Perempuan itu mengernyitkan kening. Menggeleng kepala.” Setahuku Jenni belum ada dekat siapa-siapa. Lagi pula susah kalau si Jenni. Dia itu kan pingitan tak sembarang bisa keluar rumah, karena isteri pamannya yang baru itu dengar-dengar galaknya seperti herder Pak Nikon.”
 “Oooh gitu ya nantulang. Berarti masih singel dia ya.” Jonggi mengedip mata ke Ronni.
Isteri Monang mengangguk.” Ya aku yakin kalau Jenni masih single, tapi entahlah ya diluar sepengetahuanku ada yang diam-diam sudah dekat dengan dia.”
Percakapan itu terhenti karena dua pengendara sepeda motor Yamaha matic berhenti di halaman warung. Jonggi dan Ronni tahu itu dua di antara kelompok anak muda kota yang belakangan sering minum di kedai Paragat.
“Sudah ada tuak yang baru inang?” tanya salah satunya.
“Sudah,sudah dari tadi...” sahut isteri Monang yang muncul di pintu dapur.
“Tambul cincang B1 juga sudah ada,” kata Monang bersuara dari dapur.
“Oh cocok kali lah itu tulang, kebetulan aku juga mau makan,” kata anak muda yang satu lagi. Keduanya duduk di meja paling sudut.
“Jadi kalian dua-dua mau makan,” tanya isteri Monang.
“Ya nantulang, kami sudah lapar ini,” sahut anak muda bernama Santo mengelus perutnya. Dia seorang pemuda berambut pendek dengan badan kekar. Sehingga kaos oblong yang dikenakannya begitu pas membuat dadanya tampak menonjol dengan otot yang kuat.
“ Kalau tuaknya nantilah inang, menunggu kawan yang lain datang.” Kata pemuda temannya bernama Rudi.
Jonggi dan Ronni merasa tak enak juga. Keduanya belum pernah berkenalan dengan Santo dan Rudi. Tapi mereka tak ingin memperkenalkan diri duluan.
Justru Santo yang menegur duluan.” Mari kita sama makan lae,”
Ronni dan Jonggi menyambut dengan senyum dan anggukan kepala.” Terima ksih lae, kami sudah makan cincangnya aja.”
“Tambah untuk lae-lae ini nantulang,” kata Rudi dengan ramah.
Itu sikap pendekatan yang simpatik.
Jonggi langsung memintas,”Ya sudah cukup lae, sudah cukup buat kami.”
Mereka pun berkenaan saling menyebut marga.
“Bah benar-benar kita ini panggil lae, mamaku semarga dengan lae,” kata Santo yang berambut pendek.
Mereka berjabatan tangan. Bahkan akhirnya jadi gabung duduk berempat. Isteri Monang senang melihatnya dari pintu dapur.
 Tiba-tiba pandangan merekA berempat serempak tertuju ke luar, ke jalanan. Dua gadis cantik tampak melintas di sana. Terdengar tawa kikik manja dua gadis dengan lenggok berjalan yang menarik. Yang satunya menutup mulut seperti menahan tawa karena sesuatu yang lucu dicanda teman di sampingnya.
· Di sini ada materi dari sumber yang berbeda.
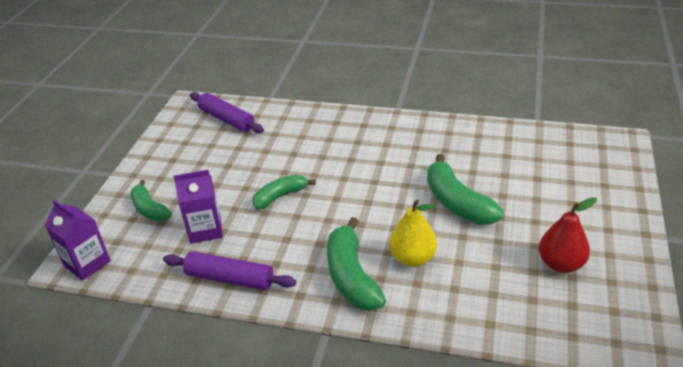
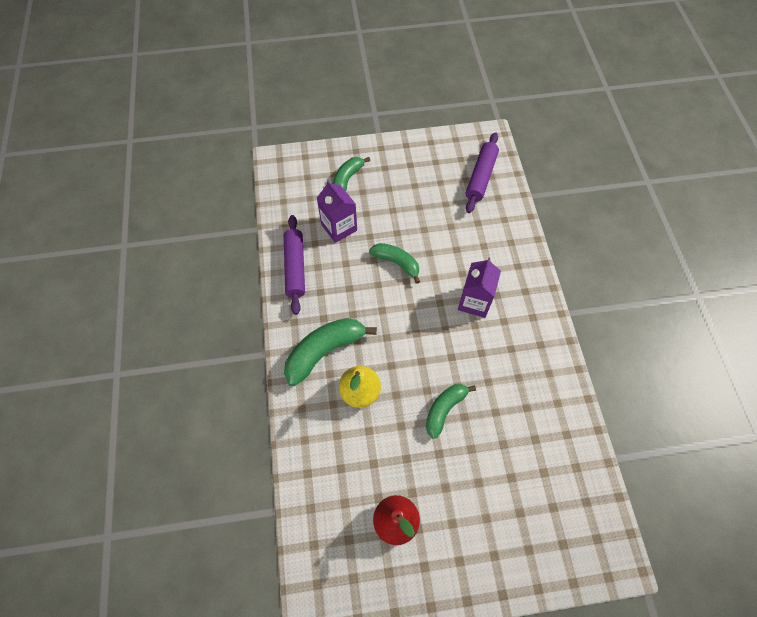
camera: 65 degrees right, 25 degrees up
purple carton [45,200,111,281] -> purple carton moved to [458,258,501,318]
green banana [427,154,504,225] -> green banana [426,384,476,439], size x0.64

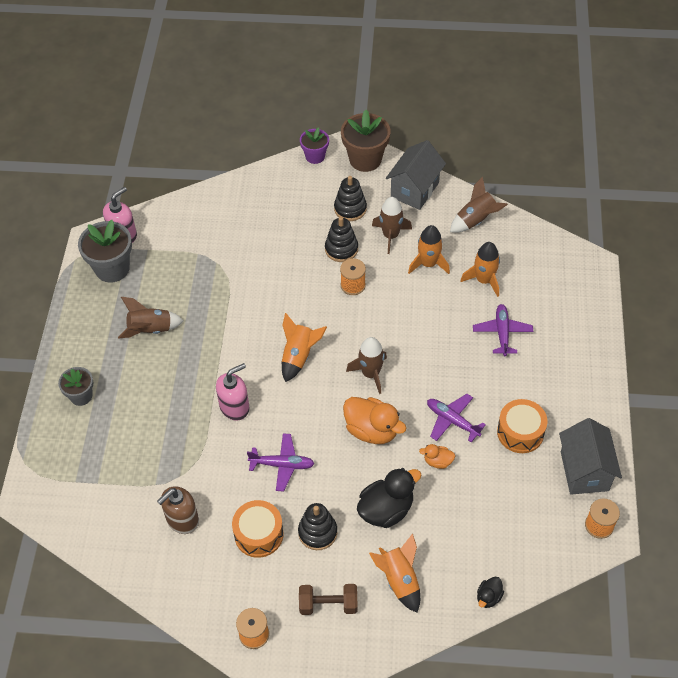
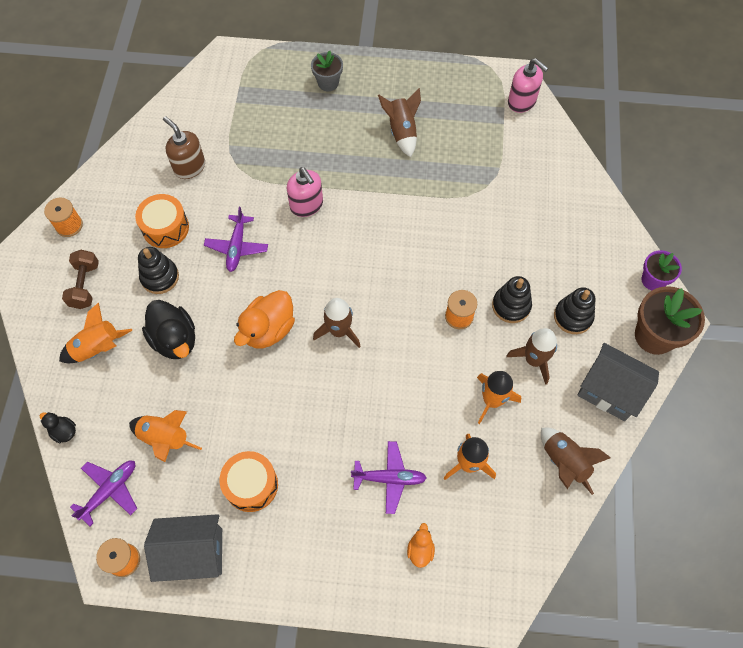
camera: 90 degrees right, 10 degrees up
grey flower pot [78,220,132,283] -> none
orange rocket [282,313,327,382] -> orange rocket moved to [129,410,202,462]
orange duck [419,444,455,469] -> orange duck moved to [407,523,435,568]
purple plane [427,394,486,442] -> purple plane moved to [70,461,137,526]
 Jonggi dan Ronni diam tak bereaksi. Hanya Santo yang memperdengarkan suara desisan seperti lazimnya anakmuda melihat anak gadis.”Piiiiiissssst...”
 Salah satunya gadis yang tak lain dari Ida sempat menoleh sekilas, tapi terus melangkah berdampingan dengan Jenni. Tawa terkikih itu kembali terdengar dari Jenni kembali menutupi mulut dengan sebelah tangannya. Anggun sekali.
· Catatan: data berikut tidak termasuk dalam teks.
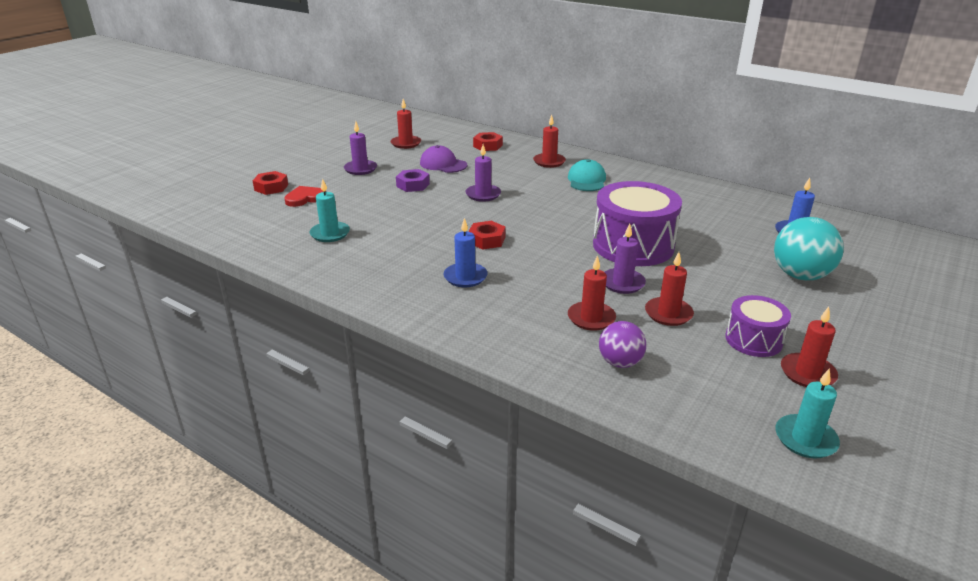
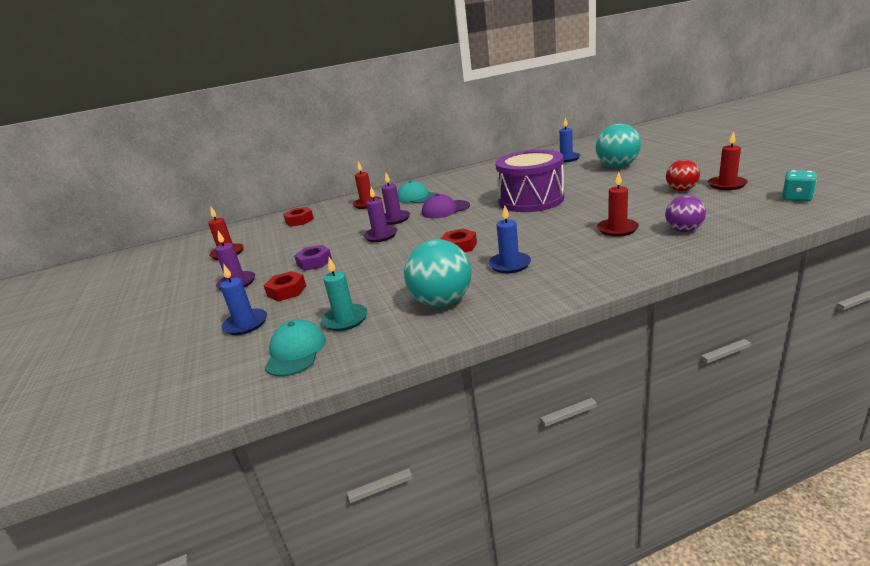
camera: 50 degrees left, 5 degrees down
red nut [253,171,288,195] -> red nut moved to [264,271,306,301]
red heart [284,186,326,207] -> blue candle [220,265,267,335]
purple cap [420,145,467,173] -> purple cap moved to [422,194,470,218]
purple candle [605,224,646,294] -> purple candle moved to [381,173,410,225]
red candle [645,252,694,326] -> none
purple drum [725,295,791,357] -> red ball [666,160,700,191]
turquoise candle [775,368,840,459] -> turquoise dice [782,170,817,201]
none -> turquoise cap [265,319,326,377]
none -> turquoise ball [404,239,471,307]

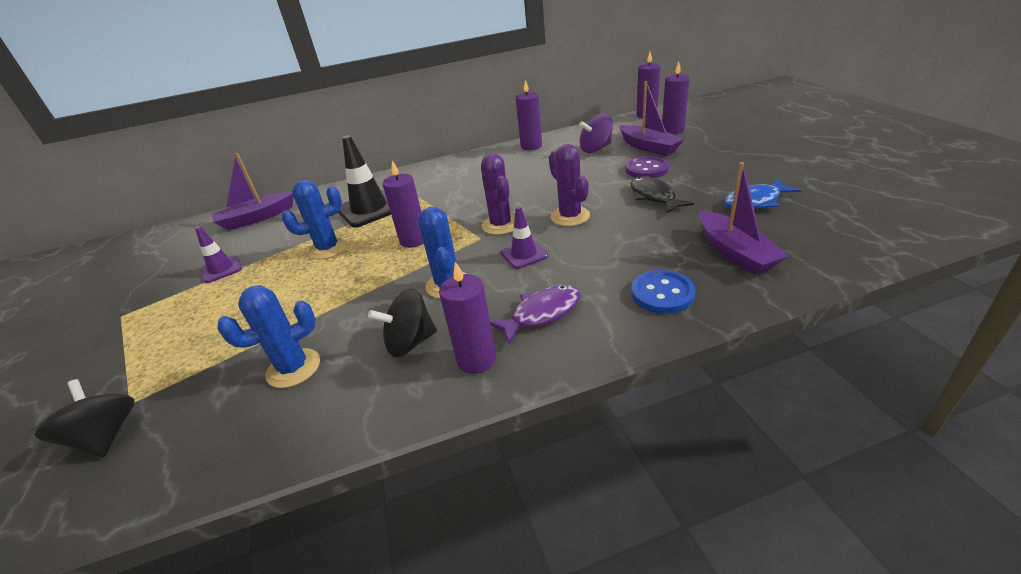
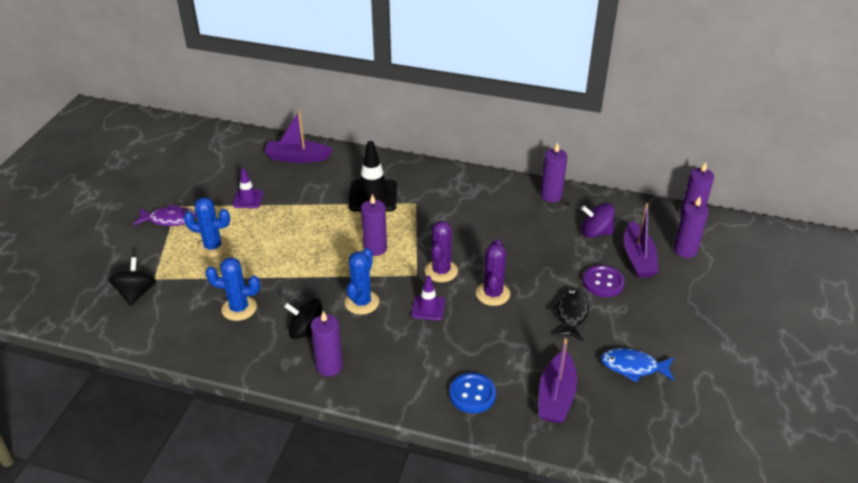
camera: 30 degrees right, 5 degrees up
blue cactus [282,180,347,259] -> blue cactus moved to [183,197,230,258]
purple fish [490,285,580,345] -> purple fish moved to [133,204,197,226]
Ronni menunggu reaksi kedua anak muda kota itu. Ternyata mereka juga tak banyak komen.
Paling Rudi yang nyeletuk,” Cantik juga anak gadis di pinggiran ini ya...”
Jonggi dan Ronni tersenyum. Isteri pemilik kedai mendehem dari dapur.  "Hayo berlomba lah kalian anak muda itu siapa duluan mendapat." 
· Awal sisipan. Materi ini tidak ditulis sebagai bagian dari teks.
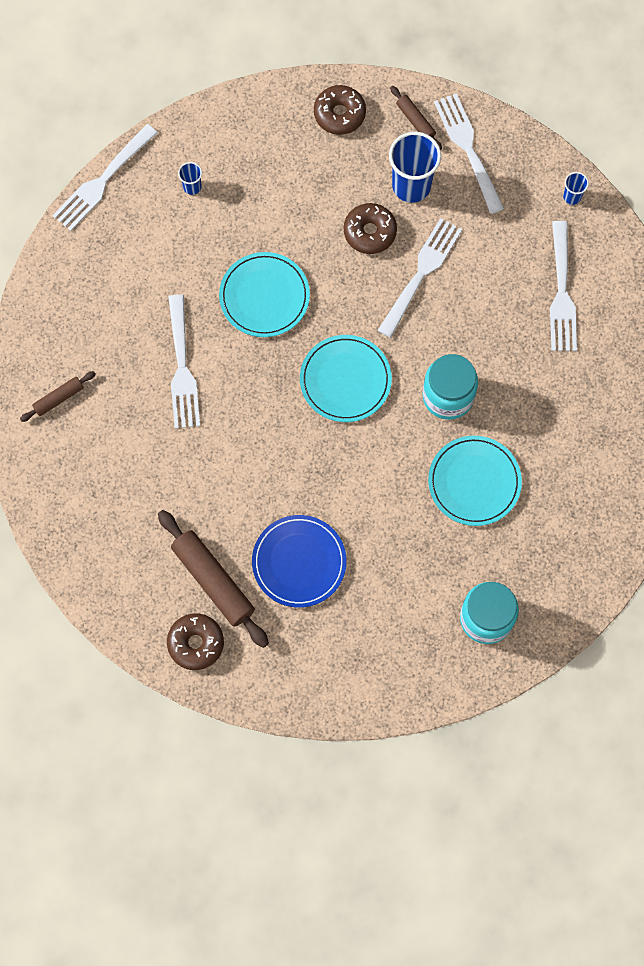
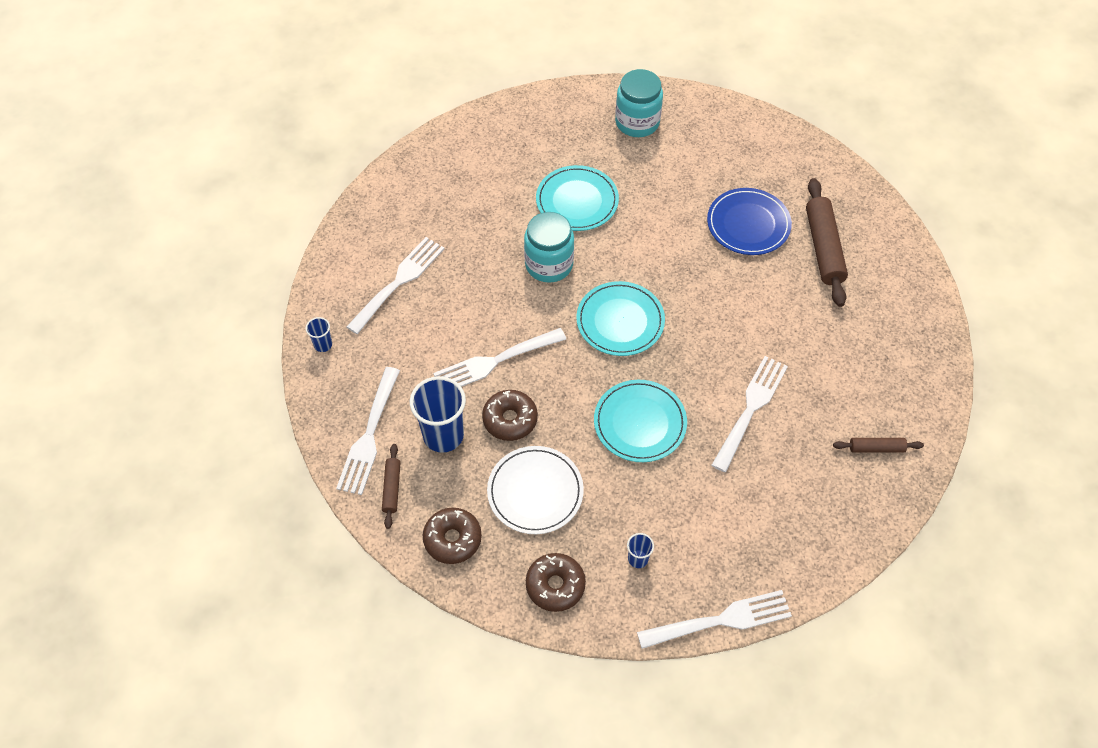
camera: 145 degrees left, 15 degrees down
brown donut [167,613,224,670] -> brown donut moved to [526,553,586,612]
none -> white plate [487,446,584,534]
Santo dan Rudi memperdengarkan tawa berderai, seraya mencicipi daging sangsang yang masih mengepul ke mulut.
"Tolong nantulanglah yang urus ah," komen Rudi tertawa.
Isteri Monang nyeletuk," Ussss, jaman sekarang mana ada lagi sistim diurus-urus, sudah kuno. Siapa berani dan terampil itu aja kuncinya."
"Betul juga ya namboru," tukas Santo sambil menyeruput tuak dari gelas. Tapi matanya diam-diam mencuri pandang kedua gadis yang melenggang makin jauh dan lenyap di tikungan sebuah rumah.